Bitcoin buyers and bagholders are both selling into the rebound below $70,000
Bitcoin’s recent price rebound faltered as the advance gave long-term holders and recent buyers an opportunity to sell before the cryptocurrency reached its next major resistance zone. Data from shows that the largest...
Bitcoin 1 Minute
An important story is making waves across the blockchain ecosystem. Bitcoin’s recent price rebound faltered as the advance gave long-term holders and recent buyers an opportunity to sell before the cryptocurrency reached its next major resistance zone. Data from shows that the largest digital asset crossed $65,000 on Wednesday for the first time in about a month, then retreated under $63,000 as of press time. The move followed softer US inflation data and marked Bitcoin's strongest response to favorable economic news in weeks.
The retreat came even as several market indicators turned more constructive, setting up a test of whether recovering demand can absorb the supply emerging during rallies and carry Bitcoin above $70,000. Long- and short-term holders constrain Bitcoin's recovery Bitcoin’s failure to hold above $65,000 showed how quickly the rebound was drawing supply from investors on both sides of the recent downturn. Bitcoin has traded below the realized price of the 18-month-to-two-year UTXO cohort since early June, according to CryptoQuant data.
Market Dynamics
The measure estimates the average price at which coins in the group last moved and serves as a proxy for their break-even level. Bitcoin Realized Price Across UTXO Age Bands (Source: CryptoQuant) That moving cost basis has since risen to about $80,800 as coins enter and leave the cohort, leaving many of its holders with substantial unrealized losses at current prices. Long-term holder realized-loss volume increased as Bitcoin approached $66,000, Glassnode data showed.

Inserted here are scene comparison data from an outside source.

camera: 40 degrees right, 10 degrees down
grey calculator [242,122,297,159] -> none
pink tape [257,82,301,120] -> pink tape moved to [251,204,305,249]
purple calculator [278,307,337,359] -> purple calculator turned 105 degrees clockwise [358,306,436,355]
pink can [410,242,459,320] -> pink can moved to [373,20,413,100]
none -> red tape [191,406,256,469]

This rebound allowed underwater investors to sell at smaller losses than they faced when the cryptocurrency traded below $60,000. Glassnode stated: “Currently, more than 65% of exchange inflows are attributable to long-term holders realizing losses, a reading consistent with prior bear market phases where this cohort dominated the sell side. ” Bitcoin Long-Term Holders Realized Loss to Exchanges (Source: Glassnode) The data suggest that some holders used the rebound to reduce exposure rather than wait for Bitcoin to return to their estimated break-even price, adding supply to a market already struggling to extend its response to softer inflation data.
At the same time, short-term holders were selling into the same recovery for the opposite reason. Investors who accumulated Bitcoin near the June lows began taking profits at volumes last seen around the market's May peak. The two groups entered at different prices and are recording different outcomes.
Market Impact
Long-term holders are reducing losses, while recent buyers are protecting gains, but both are supplying Bitcoin as it attempts to move higher. Their combined selling has added pressure while Bitcoin remains below the short-term holder cost basis near $69,000, where another group of recent buyers would return to break even. That level sits near a large concentration of options exposure between $70,000 and $80,000, creating overlapping sources of potential resistance.

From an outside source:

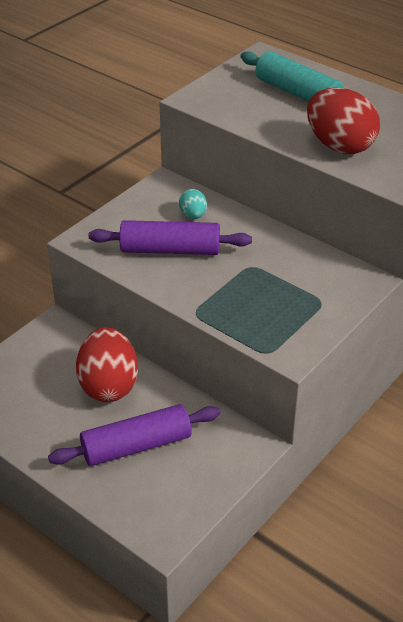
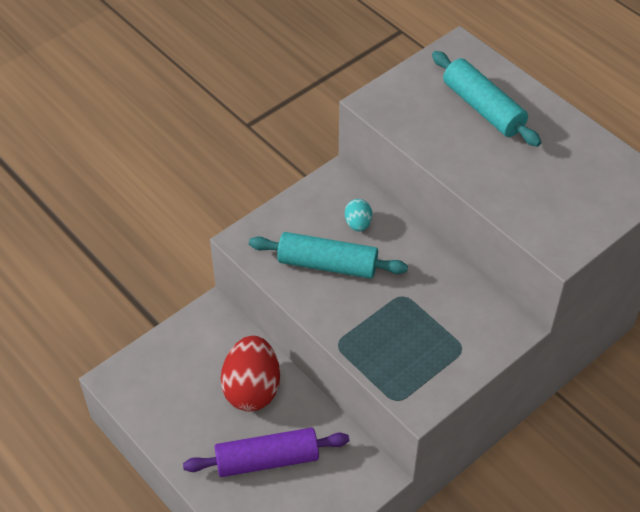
camera: 10 degrees right, 10 degrees up
purple rolling pin [89,220,252,255] -> turquoise rolling pin [249,232,408,279]
red egg [307,88,380,154] -> none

ETF inflows return as Bitcoin's market regime improves The selling pressure has not erased signs of improving demand, with US spot Bitcoin exchange-traded funds attracting money for three consecutive sessions after the week began with a sharp withdrawal. The funds recorded $181. 1 million of net inflows Tuesday, $107.
7 million Wednesday and another $79 million Thursday. 8 million recovered almost 87% of Monday’s $424 million outflow, leaving the week with a net withdrawal of about $56 million. Bitcoin ETF Daily Flows (Source: SoSoValue) The improvement has coincided with a bullish turn in CryptoQuant analyst Axel Adler’s Bitcoin Regime Score, which combines taker flows, open interest pressure, funding rates, ETF activity, exchange flows and the price trend.
This shift continues to shape the digital-asset landscape, with analysts examining its near-term effects.